Nonlinear Phonon Interferometry at the Heisenberg Limit

Abstract: Interferometers operating at or close to quantum limits of precision have found wide application in tabletop searches for physics beyond the standard model, the study of fundamental forces and symmetries of nature and foundational tests of quantum mechanics. The limits imposed by quantum fluctuations and measurement backaction on conventional interferometers ($\delta \phi \sim 1/\sqrt{N}$) have spurred the development of schemes to circumvent these limits through quantum interference, multiparticle interactions and entanglement. A prominent example of such schemes, the so-called $SU(1,1)$ interferometer, has been shown to be particularly robust against particle loss and inefficient detection, and has been demonstrated with photons and ultracold atoms. Here, we realize a $SU(1,1)$ interferometer in a fundamentally new platform in which the interfering arms are distinct flexural modes of a millimeter-scale mechanical resonator.
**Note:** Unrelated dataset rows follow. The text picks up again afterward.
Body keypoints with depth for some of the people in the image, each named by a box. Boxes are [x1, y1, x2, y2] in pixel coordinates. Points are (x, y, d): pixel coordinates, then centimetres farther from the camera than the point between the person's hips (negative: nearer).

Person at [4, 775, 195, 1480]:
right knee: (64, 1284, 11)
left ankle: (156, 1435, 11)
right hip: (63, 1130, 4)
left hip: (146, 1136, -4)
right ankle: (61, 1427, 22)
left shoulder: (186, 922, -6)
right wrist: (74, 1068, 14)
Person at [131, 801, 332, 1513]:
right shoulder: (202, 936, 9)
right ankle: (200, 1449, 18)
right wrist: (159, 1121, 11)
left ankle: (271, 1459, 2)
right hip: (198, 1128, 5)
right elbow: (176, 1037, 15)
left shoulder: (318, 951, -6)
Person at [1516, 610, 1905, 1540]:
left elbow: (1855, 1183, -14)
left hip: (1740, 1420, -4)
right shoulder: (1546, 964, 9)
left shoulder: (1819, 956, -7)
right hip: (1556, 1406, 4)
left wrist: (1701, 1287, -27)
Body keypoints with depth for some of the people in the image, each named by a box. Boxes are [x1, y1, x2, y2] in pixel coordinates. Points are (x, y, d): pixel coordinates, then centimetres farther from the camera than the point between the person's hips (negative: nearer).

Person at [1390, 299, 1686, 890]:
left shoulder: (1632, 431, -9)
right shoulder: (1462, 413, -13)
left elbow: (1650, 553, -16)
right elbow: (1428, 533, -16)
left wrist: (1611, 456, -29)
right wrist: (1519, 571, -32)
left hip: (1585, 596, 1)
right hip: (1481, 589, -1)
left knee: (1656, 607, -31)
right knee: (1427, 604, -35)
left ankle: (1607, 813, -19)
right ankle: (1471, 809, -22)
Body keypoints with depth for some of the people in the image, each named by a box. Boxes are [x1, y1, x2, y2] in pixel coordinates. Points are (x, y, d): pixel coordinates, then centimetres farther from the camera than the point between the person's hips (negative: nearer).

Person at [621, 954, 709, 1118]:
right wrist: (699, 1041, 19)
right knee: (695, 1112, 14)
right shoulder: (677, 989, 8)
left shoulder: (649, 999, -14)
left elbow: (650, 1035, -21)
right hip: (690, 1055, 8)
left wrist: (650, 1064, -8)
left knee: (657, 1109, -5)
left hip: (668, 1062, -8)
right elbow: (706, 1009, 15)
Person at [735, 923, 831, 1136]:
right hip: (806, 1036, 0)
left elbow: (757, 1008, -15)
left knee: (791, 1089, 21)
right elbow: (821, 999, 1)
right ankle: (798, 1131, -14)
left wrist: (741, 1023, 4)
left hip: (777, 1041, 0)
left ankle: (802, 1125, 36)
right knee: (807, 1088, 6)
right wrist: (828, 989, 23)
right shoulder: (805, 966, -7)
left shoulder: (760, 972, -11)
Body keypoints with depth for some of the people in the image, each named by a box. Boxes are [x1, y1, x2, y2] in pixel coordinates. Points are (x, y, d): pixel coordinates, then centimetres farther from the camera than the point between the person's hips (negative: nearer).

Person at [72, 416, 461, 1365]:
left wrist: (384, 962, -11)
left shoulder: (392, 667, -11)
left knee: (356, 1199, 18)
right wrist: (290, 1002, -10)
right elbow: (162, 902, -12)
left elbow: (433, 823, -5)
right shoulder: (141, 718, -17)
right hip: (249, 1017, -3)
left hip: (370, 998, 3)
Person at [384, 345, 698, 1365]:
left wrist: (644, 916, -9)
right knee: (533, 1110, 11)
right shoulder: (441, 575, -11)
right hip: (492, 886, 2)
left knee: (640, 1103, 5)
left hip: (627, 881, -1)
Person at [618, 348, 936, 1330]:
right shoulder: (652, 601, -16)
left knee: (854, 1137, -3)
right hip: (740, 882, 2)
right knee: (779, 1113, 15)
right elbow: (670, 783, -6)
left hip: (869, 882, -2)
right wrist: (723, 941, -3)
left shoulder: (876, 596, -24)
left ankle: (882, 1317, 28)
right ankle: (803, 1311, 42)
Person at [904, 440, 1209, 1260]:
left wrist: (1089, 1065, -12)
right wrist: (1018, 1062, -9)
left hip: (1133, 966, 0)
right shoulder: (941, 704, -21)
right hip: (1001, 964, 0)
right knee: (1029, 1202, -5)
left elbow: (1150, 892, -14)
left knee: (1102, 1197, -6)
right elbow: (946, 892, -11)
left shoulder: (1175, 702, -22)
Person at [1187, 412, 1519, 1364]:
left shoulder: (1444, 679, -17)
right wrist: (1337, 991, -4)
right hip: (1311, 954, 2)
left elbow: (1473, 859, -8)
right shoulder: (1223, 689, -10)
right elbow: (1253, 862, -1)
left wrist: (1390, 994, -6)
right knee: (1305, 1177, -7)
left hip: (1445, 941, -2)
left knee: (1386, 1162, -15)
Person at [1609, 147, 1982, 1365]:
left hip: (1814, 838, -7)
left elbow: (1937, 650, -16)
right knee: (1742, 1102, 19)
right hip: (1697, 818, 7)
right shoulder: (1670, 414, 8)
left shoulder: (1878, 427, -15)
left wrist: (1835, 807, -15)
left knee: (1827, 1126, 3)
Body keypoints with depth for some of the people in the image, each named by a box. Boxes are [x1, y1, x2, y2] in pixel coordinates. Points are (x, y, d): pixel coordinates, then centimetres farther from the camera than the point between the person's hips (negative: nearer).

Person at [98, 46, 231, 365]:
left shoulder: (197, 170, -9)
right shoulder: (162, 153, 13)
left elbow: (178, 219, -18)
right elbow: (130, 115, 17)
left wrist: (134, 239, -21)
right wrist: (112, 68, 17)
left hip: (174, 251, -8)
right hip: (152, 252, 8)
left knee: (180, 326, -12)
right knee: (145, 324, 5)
We realize up to 15.4(3) dB of noise squeezing and demonstrate the Heisenberg scaling of interferometric sensitivity ($\delta \phi \sim 1/N$), corresponding to a 6-fold improvement in measurement precision over a conventional interferometer. Our work extends the optomechanical toolbox for the quantum manipulation of macroscopic mechanical motion and presents new avenues for studies of optomechanical sensing and the nonequilibrium dynamics of multimode optomechanical systems.